Text extracted from each page:
--- --- ---
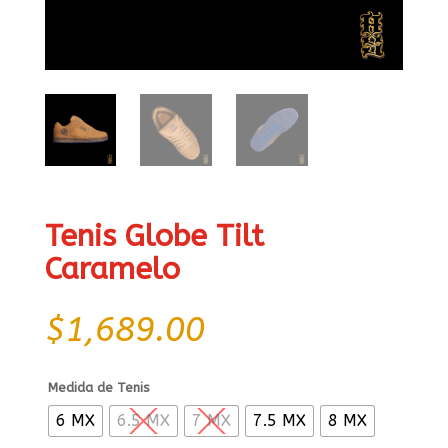
Tenis Globe Tilt
Caramelo
$
1,689.00
Medida de Tenis
6 MX
6.5 MX
7 MX
7.5 MX
8 MX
--- --- ---
▶ [WHAT THE TASK REQUIRES]: Quote every line of text in the records verbatim, leaving out the pictures.

▶ [SOLUTION TO THE PROBLEM]:
Tenis Globe Tilt
Caramelo
$
1,689.00
Medida de Tenis
6 MX
6.5 MX
7 MX
7.5 MX
8 MX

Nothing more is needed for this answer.